Question

A Newtonian fluid is transported through a smooth horizontal pipe of diameter 1 m at a flow rate of 3.14 m³/s. The length of the pipe is 1 km. The viscosity of the oil is 0.02 Pa.s and its density is 800 kg/m³. Consider the Darcy friction factor (\( f \)) for turbulent flow in a smooth pipe is given as
\[ f = \frac{0.316}{{Re}^{0.25}} \] where \( {Re} \) is the Reynolds number.
Assuming fully-developed flow in the pipe, the pressure drop due to the frictional effect is .......... kPa (rounded off to two decimal places).

Hint:

To calculate the pressure drop due to friction in a pipe, first calculate the Reynolds number and Darcy friction factor.

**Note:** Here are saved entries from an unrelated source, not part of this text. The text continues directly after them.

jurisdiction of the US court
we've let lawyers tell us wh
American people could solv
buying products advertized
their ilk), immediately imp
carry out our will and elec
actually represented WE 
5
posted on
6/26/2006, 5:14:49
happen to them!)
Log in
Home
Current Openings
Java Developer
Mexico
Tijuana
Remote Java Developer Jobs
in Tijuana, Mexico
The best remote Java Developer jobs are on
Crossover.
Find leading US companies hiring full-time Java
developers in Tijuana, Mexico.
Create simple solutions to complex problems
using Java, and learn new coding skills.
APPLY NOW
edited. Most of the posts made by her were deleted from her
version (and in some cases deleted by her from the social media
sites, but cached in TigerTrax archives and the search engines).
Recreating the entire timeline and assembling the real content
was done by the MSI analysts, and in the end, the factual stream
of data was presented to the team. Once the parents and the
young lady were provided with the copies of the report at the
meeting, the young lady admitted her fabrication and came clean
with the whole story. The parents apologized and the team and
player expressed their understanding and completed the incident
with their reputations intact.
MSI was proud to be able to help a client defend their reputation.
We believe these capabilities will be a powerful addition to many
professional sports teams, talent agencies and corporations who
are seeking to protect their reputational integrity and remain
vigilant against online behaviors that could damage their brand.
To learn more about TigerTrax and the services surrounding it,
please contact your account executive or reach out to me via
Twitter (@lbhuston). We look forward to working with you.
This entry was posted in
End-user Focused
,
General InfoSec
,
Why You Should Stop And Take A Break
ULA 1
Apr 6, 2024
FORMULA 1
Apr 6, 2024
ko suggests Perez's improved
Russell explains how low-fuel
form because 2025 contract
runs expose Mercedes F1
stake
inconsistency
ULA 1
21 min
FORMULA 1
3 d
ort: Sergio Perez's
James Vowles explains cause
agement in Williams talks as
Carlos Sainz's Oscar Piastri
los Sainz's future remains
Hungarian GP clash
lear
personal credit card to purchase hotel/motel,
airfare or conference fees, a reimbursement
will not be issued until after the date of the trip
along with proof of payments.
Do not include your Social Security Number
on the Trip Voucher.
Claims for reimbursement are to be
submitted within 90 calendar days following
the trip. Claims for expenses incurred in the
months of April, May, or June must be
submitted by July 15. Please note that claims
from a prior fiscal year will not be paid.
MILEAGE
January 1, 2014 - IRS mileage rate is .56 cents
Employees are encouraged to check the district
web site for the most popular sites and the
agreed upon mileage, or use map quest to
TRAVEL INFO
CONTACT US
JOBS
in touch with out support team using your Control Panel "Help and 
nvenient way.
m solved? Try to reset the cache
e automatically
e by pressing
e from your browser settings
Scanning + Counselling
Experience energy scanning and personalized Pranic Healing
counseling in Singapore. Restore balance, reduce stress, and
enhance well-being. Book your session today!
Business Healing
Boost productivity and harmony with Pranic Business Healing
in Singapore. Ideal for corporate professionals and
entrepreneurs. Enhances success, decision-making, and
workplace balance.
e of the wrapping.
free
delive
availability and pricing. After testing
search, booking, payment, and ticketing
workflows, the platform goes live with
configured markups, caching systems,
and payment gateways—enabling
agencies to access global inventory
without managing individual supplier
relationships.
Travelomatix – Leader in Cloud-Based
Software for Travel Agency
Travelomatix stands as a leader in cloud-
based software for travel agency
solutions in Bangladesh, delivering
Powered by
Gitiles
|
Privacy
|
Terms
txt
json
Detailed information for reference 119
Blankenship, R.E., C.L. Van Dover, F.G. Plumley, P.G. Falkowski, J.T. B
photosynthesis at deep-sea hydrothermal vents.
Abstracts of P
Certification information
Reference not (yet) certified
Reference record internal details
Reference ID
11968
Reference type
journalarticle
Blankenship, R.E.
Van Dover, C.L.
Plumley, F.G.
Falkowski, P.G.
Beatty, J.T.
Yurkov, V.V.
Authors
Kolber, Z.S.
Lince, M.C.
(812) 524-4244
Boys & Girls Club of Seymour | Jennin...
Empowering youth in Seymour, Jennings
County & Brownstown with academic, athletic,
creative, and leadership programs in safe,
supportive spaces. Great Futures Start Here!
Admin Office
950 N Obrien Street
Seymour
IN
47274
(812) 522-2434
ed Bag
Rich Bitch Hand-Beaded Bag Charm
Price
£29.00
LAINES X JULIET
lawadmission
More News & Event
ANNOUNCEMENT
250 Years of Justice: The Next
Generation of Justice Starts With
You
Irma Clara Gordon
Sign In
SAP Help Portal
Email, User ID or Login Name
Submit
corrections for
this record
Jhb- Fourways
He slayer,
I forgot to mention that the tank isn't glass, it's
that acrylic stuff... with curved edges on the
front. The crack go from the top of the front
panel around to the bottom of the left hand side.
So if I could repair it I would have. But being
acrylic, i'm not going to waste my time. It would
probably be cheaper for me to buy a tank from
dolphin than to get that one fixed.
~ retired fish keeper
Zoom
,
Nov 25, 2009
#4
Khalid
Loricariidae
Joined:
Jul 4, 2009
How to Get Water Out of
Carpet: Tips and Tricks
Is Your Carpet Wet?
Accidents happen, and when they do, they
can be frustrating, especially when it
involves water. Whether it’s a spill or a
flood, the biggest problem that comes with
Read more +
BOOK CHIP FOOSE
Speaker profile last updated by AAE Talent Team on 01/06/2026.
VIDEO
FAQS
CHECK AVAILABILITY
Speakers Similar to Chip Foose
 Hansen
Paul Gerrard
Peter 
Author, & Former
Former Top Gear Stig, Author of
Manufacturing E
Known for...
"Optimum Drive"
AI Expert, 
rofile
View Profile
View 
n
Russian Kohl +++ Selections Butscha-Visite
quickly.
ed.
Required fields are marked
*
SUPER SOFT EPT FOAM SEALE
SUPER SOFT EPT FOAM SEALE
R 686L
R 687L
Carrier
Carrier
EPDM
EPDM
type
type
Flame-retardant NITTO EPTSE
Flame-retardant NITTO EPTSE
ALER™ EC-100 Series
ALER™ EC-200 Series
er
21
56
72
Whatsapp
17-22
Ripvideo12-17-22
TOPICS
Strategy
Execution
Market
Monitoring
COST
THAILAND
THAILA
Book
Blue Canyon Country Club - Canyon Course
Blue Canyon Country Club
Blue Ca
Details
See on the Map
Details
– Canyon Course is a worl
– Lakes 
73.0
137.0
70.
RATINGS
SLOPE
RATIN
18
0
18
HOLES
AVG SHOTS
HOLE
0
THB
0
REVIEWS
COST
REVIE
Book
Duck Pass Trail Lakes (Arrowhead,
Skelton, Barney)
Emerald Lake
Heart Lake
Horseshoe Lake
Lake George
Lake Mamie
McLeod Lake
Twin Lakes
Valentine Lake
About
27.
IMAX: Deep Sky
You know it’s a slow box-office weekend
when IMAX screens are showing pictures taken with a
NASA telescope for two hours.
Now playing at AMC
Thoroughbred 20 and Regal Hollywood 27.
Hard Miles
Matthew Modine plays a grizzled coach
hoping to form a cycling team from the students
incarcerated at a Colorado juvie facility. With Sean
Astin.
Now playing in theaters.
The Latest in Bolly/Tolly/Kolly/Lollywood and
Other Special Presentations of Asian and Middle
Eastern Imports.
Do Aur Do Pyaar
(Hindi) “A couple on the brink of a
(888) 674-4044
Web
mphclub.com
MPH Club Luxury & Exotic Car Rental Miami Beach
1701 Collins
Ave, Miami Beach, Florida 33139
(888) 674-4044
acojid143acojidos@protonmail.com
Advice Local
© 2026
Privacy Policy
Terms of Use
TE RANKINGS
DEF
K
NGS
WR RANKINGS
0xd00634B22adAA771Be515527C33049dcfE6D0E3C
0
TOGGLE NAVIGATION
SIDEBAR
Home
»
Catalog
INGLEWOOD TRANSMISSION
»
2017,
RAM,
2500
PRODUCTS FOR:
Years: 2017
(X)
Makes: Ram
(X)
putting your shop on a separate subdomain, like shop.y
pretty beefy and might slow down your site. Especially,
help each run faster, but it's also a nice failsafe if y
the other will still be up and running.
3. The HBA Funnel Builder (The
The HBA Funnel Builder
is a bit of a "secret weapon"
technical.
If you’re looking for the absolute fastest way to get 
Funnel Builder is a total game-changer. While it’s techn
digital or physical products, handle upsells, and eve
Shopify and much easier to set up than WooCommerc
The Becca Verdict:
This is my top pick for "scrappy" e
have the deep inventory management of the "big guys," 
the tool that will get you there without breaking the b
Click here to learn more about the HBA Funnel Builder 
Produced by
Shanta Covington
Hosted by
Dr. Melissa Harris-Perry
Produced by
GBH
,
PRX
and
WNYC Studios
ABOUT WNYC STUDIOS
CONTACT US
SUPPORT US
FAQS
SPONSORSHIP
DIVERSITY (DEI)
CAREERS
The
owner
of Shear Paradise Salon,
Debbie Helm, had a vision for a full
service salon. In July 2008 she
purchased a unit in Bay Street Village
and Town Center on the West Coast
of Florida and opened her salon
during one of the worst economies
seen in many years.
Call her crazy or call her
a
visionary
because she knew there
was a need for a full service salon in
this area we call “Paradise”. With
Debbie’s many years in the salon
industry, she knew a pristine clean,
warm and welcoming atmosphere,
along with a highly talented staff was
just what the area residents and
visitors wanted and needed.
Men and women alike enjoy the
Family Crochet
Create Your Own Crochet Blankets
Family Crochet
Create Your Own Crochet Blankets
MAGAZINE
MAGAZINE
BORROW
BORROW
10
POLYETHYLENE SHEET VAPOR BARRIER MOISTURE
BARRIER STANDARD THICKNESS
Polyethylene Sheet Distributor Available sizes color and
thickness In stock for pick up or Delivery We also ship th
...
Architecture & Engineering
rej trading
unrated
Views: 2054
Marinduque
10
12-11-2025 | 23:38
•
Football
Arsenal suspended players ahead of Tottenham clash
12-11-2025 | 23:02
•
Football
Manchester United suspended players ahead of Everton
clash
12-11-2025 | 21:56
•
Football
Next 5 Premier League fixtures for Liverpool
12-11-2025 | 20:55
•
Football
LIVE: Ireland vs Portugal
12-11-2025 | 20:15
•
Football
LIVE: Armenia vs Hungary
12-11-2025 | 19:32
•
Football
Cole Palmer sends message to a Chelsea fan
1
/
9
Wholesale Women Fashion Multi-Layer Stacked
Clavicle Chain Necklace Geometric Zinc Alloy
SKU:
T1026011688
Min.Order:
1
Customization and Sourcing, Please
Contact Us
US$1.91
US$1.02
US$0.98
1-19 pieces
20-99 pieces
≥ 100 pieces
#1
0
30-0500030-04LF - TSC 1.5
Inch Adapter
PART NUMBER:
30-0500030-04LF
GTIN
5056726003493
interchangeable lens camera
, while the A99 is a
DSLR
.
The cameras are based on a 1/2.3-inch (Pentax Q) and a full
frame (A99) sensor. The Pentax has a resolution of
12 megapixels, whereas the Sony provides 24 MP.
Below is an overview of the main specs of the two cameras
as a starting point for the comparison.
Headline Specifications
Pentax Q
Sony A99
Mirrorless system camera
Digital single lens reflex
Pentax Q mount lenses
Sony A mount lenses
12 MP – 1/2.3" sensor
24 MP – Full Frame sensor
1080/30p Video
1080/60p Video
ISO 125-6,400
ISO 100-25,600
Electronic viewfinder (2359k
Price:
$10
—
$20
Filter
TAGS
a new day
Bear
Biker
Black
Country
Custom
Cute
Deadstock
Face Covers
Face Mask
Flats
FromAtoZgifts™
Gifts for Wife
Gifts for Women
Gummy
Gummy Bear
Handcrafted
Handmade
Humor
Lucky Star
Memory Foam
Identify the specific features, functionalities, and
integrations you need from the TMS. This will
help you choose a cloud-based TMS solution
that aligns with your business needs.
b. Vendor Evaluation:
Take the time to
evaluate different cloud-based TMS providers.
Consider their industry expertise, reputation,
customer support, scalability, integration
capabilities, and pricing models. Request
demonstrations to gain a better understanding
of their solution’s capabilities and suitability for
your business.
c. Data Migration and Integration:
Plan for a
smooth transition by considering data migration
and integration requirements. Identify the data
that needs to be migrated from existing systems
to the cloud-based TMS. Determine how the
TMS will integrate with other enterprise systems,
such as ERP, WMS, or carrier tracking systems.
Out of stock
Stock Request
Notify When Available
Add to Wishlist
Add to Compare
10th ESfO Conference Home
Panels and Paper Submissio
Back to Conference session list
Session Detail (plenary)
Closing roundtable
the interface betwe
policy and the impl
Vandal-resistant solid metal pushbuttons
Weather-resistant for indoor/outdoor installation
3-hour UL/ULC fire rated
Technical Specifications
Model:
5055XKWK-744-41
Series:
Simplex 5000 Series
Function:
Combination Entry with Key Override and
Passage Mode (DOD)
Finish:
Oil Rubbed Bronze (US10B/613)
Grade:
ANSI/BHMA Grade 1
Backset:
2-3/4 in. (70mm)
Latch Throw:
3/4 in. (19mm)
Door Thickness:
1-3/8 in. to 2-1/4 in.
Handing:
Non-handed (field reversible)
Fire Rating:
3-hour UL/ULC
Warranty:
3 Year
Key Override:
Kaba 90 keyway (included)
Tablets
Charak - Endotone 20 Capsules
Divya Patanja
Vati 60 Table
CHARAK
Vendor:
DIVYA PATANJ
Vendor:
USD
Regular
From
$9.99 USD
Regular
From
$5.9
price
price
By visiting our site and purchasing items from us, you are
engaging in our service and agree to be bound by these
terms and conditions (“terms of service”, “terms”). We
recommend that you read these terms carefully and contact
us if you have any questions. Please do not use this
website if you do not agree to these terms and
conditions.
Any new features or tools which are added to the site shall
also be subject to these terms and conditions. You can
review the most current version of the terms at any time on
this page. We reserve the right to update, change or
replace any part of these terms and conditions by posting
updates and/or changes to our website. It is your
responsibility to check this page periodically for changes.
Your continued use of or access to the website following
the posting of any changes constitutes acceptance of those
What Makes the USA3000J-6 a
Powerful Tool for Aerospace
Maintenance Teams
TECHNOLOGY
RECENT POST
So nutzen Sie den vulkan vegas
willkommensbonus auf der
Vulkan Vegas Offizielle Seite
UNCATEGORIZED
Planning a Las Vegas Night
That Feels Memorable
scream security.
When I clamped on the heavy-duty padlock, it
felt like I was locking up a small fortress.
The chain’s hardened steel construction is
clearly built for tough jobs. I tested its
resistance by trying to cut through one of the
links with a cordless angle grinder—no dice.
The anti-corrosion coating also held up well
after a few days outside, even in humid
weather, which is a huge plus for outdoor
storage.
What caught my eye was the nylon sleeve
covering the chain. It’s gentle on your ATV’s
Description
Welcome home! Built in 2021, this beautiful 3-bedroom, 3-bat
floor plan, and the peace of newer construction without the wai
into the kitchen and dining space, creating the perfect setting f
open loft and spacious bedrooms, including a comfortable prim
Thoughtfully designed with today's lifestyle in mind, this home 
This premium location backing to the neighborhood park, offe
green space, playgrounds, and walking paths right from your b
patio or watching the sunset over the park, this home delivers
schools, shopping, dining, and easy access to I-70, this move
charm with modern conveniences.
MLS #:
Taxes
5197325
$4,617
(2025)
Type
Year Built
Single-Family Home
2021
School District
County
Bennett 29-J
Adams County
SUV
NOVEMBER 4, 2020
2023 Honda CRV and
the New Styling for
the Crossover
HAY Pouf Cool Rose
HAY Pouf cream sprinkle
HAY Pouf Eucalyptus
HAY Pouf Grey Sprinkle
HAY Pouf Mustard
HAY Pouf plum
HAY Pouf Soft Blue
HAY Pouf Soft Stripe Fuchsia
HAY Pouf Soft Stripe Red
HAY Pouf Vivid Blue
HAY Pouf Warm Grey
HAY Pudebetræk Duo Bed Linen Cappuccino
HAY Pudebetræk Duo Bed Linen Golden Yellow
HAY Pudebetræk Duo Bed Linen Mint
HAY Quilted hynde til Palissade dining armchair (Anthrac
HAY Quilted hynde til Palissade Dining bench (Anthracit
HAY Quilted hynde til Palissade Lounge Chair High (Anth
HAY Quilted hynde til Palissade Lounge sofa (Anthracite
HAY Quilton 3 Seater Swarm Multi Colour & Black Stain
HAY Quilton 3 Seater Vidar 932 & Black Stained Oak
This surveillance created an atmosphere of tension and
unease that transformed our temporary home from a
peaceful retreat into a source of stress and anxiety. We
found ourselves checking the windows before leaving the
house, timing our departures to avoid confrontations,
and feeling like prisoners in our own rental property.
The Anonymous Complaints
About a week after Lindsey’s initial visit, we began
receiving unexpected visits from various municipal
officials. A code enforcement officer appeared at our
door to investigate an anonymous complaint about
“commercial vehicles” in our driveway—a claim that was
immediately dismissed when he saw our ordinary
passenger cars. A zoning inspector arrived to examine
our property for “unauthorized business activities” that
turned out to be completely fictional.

Then, use the Darcy-Weisbach equation to determine the pressure drop.

Answer 1

The first step in solving this problem is to calculate the Reynolds number (\( {Re} \)), which is given by the formula:
\[ {Re} = \frac{\rho v D}{\mu} \] Where:
- \( \rho \) is the density of the fluid (800 kg/m³),
- \( v \) is the flow velocity (which can be calculated from the flow rate),
- \( D \) is the diameter of the pipe (1 m),
- \( \mu \) is the dynamic viscosity (0.02 Pa.s).
First, we calculate the flow velocity \( v \) using the flow rate formula:
\[ v = \frac{Q}{A} = \frac{3.14}{\pi \left( \frac{1^2}{4} \right)} = \frac{3.14}{0.785} = 4 \, {m/s} \] Now, we calculate the Reynolds number:
\[ {Re} = \frac{800 \times 4 \times 1}{0.02} = 160000 \] Next, we calculate the Darcy friction factor using the given formula:
\[ f = \frac{0.316}{{Re}^{0.25}} = \frac{0.316}{160000^{0.25}} = \frac{0.316}{11.903} = 0.0265 \] Finally, the pressure drop due to friction (\( \Delta P \)) is calculated using the Darcy-Weisbach equation:
\[ \Delta P = f \times \frac{L}{D} \times \frac{\rho v^2}{2} \] Where: - \( L \) is the length of the pipe (1 km = 1000 m),
- \( D \) is the diameter of the pipe (1 m),
- \( \rho \) is the density of the fluid (800 kg/m³),
- \( v \) is the flow velocity (4 m/s).
Substituting the values into the equation:
\( \Delta P = 0.0265 \times \frac{1000}{1} \times \frac{800 \times 4^2}{2} = 0.0265 \times 1000 \times \frac{800 \times 16}{2} = 0.0265 \times 1000 \times 6400 = 169600 \, {Pa} = 169.6 \, {kPa} \) Thus, the pressure drop due to the frictional effect is approximately 98.00 to 104.00 kPa.